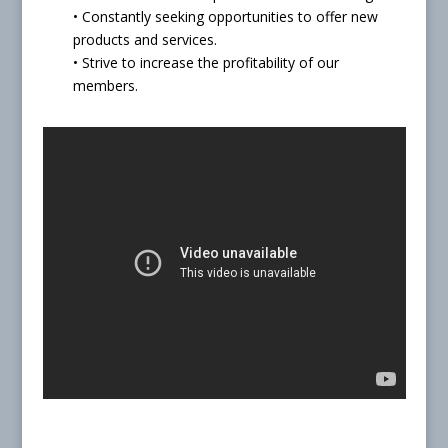
• Constantly seeking opportunities to offer new
products and services.
• Strive to increase the profitability of our
members.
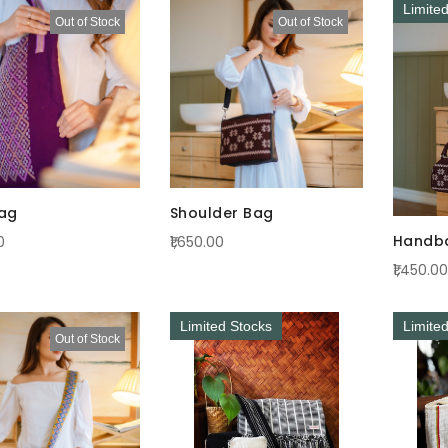
Limite
Out of Stock
Out of Stock
ag
Shoulder Bag
Handb
0
₹1,650.00
₹1,450.00
Limited Stocks
Limite
Out of Stock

**EXERCISE:** Write out the entries again, word for word. No images.

**ANSWER:**
• Constantly seeking opportunities to offer new
products and services.
• Strive to increase the profitability of our
members.
Limite
Out of Stock
Out of Stock
ag
Shoulder Bag
Handb
0
₹1,650.00
₹1,450.00
Limited Stocks
Limite
Out of Stock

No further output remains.